Instructions for the task: Rewrite the data from the line with "kingdom: Animalia" up to and including the line with "genus: Lomelosia", swapping "family" for "fam" and leaving everything else unchanged; return only those lines.

Supplied data:
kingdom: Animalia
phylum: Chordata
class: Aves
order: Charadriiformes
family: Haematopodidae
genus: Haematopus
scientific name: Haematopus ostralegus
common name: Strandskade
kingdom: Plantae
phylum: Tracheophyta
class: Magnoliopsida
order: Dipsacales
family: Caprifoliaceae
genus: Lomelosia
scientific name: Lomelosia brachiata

--

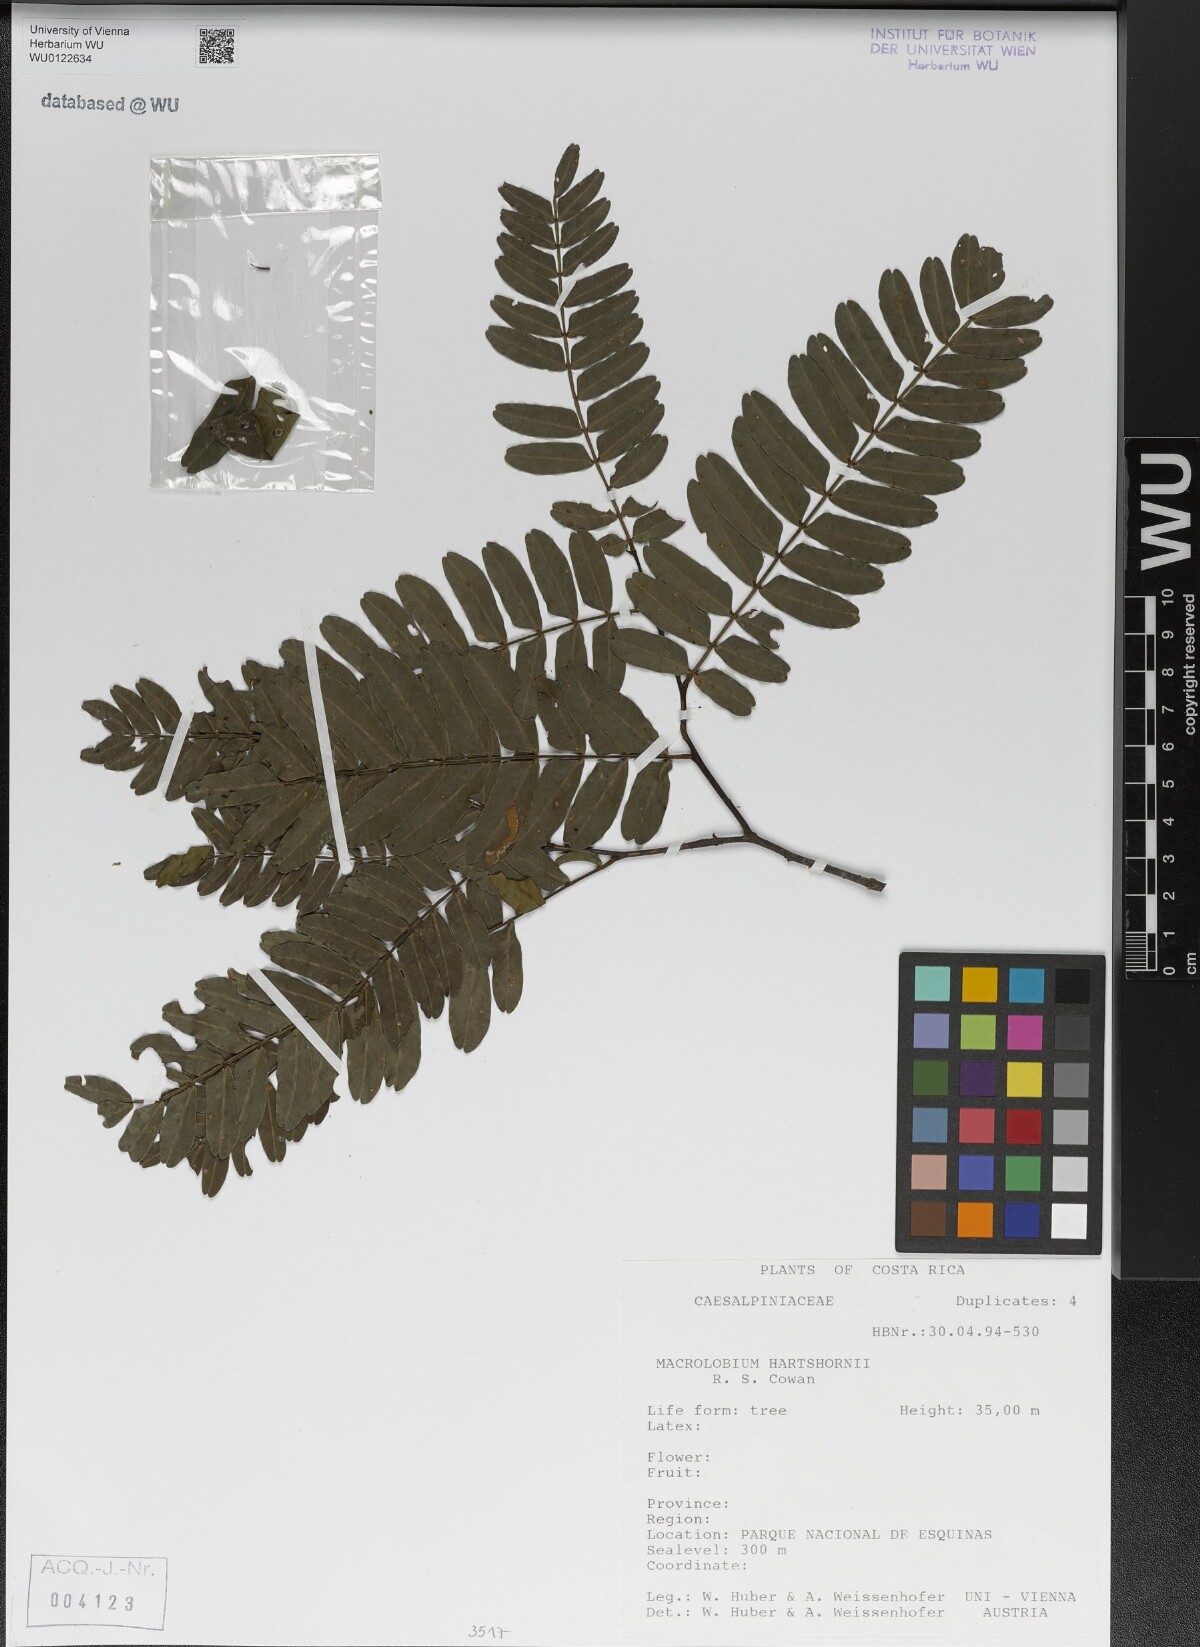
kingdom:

Solved exercise:
kingdom: Animalia
phylum: Chordata
class: Aves
order: Charadriiformes
fam: Haematopodidae
genus: Haematopus
scientific name: Haematopus ostralegus
common name: Strandskade
kingdom: Plantae
phylum: Tracheophyta
class: Magnoliopsida
order: Dipsacales
fam: Caprifoliaceae
genus: Lomelosia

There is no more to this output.